11. Advanced Troubleshooting & Common Pitfalls
Even with a solid grasp of reagents, synthetic failures often stem from overlooked details. Here are the most common "traps" students encounter in Organic II:
- Over-oxidation/Reduction: Be mindful of the strength of your reagents. As an example, using $\text{KMnO}_4$ on a primary alcohol will yield a carboxylic acid, whereas $\text{PCC}$ will stop at the aldehyde. Always match the reagent's potency to the desired oxidation state.
- Regioselectivity Conflicts: In electrophilic aromatic substitution (EAS), remember that the strongest activating group dictates the orientation. If you have two directing groups, the more powerful donor (e.g., $-\text{OH}$ over $-\text{CH}_3$) wins the "tug-of-war" for the incoming electrophile.
- Steric Hindrance: A reaction that works on a linear chain may fail on a tertiary center. If an $\text{S}_{\text{N}}2$ reaction is sluggish, consider if the substrate is too crowded, which may lead to unwanted $\text{E}2$ elimination products instead.
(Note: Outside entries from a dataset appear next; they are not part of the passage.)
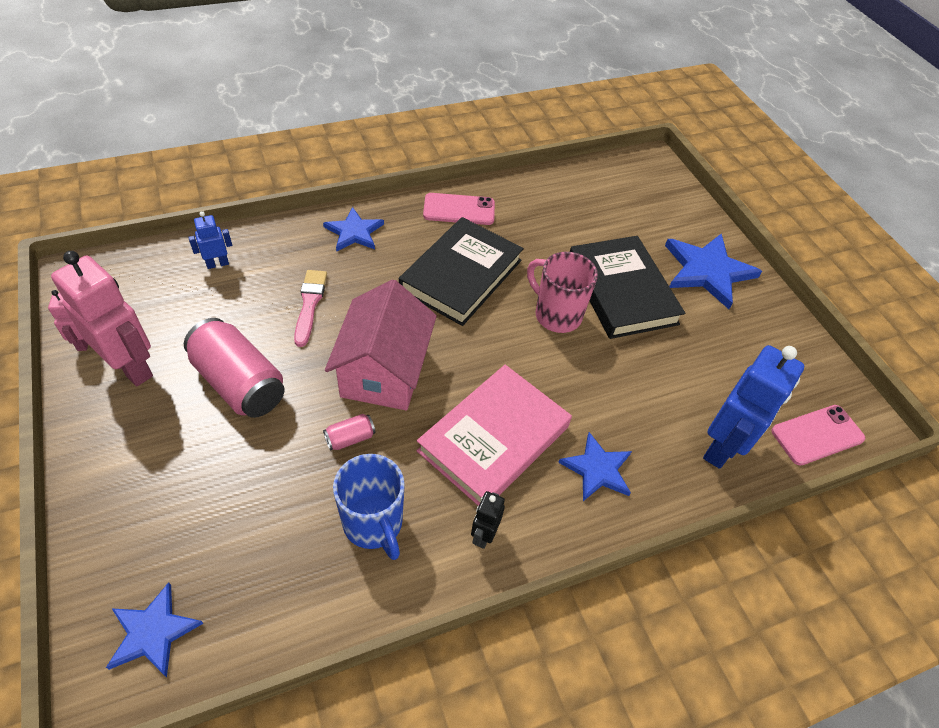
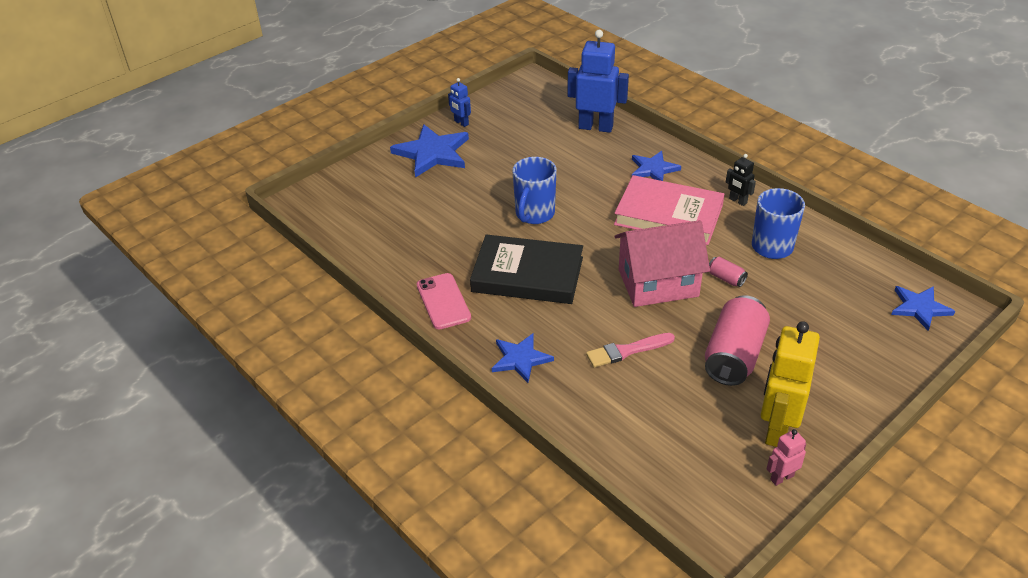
camera: 105 degrees left, 10 degrees down
pink robot [51,251,153,386] -> yellow robot [761,321,820,447]
blue robot [188,211,232,269] -> blue robot moved to [448,78,471,127]
black robot [471,491,505,549] -> black robot turned 45 degrees clockwise [726,154,756,206]
pink mug [527,252,598,333] -> blue mug [513,157,557,224]
black book [570,236,685,339] -> none
pink phone [772,405,865,466] -> none

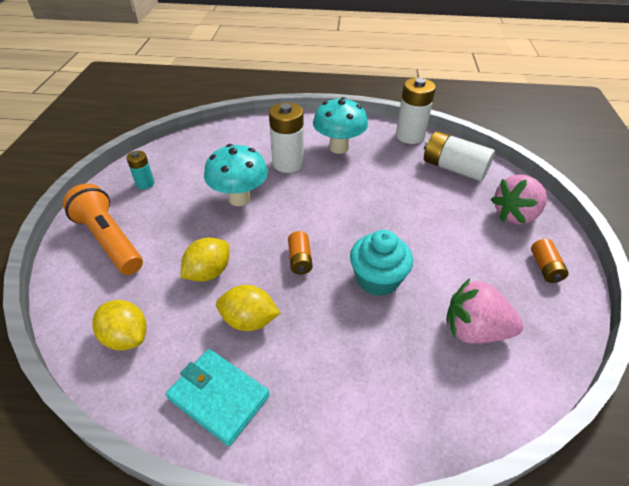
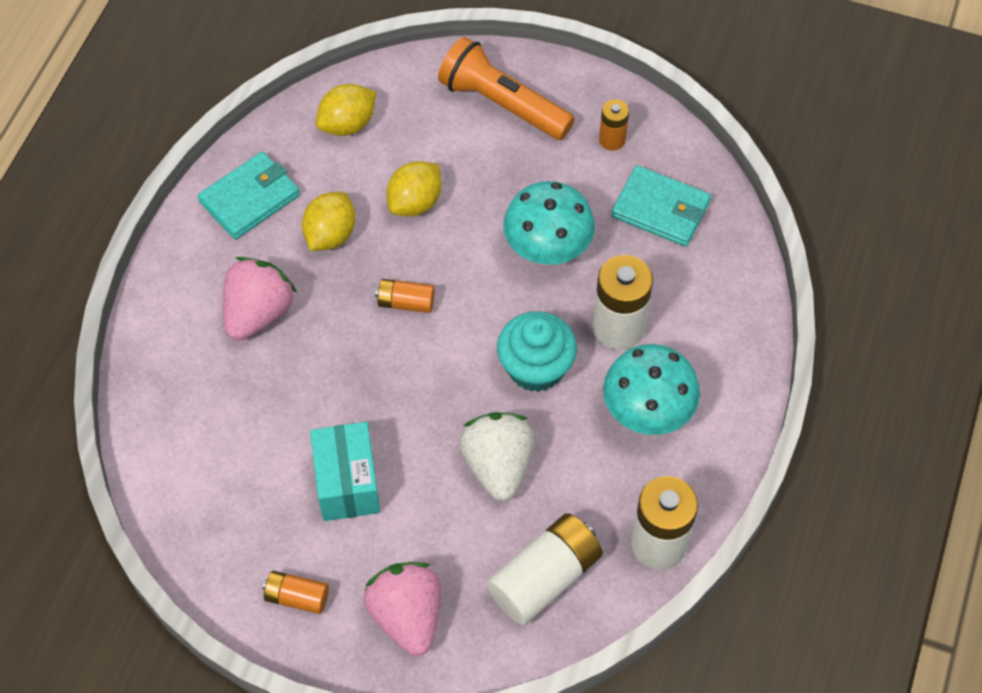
camera: 105 degrees right, 15 degrees up
orange flashlight [63,183,143,275] -> orange flashlight turned 120 degrees counterclockwise [438,37,575,140]
turquoise battery [126,151,154,189] -> orange battery [599,99,629,151]
yellow lemon [180,237,229,282] -> yellow lemon turned 75 degrees clockwise [387,161,442,217]
turquoise cupcake [350,230,413,296] -> turquoise cupcake moved to [497,312,577,392]
pink strawberry [446,278,523,344] -> pink strawberry moved to [223,257,297,341]
none -> turquoise box [310,422,380,521]
none -> white strawberry [459,412,535,501]
none -> turquoise wallet [611,165,711,247]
- Solvent Effects: Never ignore the solvent. A polar aprotic solvent (like $\text{DMF}$ or $\text{DMSO}$) will accelerate $\text{S}_{\text{N}}2$ reactions, while a polar protic solvent (like $\text{MeOH}$) may stabilize ions but slow down nucleophilic attack.
- Competing Nucleophiles: In molecules with multiple reactive sites (e.g., a ketone and an ester), remember that the ketone is more electrophilic. Use this inherent reactivity to achieve chemoselectivity, or employ a protecting group to mask the more reactive site.
Final Summary
Mastering Organic Chemistry II is less about rote memorization and more about recognizing patterns of reactivity. By viewing the course as a study of nucleophiles seeking electrophiles, the vast array of reactions becomes a logical system rather than a list of disjointed rules.
Most guides skip this. Don't.
Whether you are navigating the complexities of the Robinson Annulation or calculating the stereochemistry of a Sharpless Epoxidation, the key is consistency. Combine the theoretical frameworks provided in your lectures with the practical shortcuts in this guide, and you will transition from simply "following a recipe" to truly "designing a synthesis." With patience, a sharp pencil, and a systematic approach to retrosynthesis, you can transform the challenge of Organic II into one of the most rewarding intellectual pursuits of your academic career.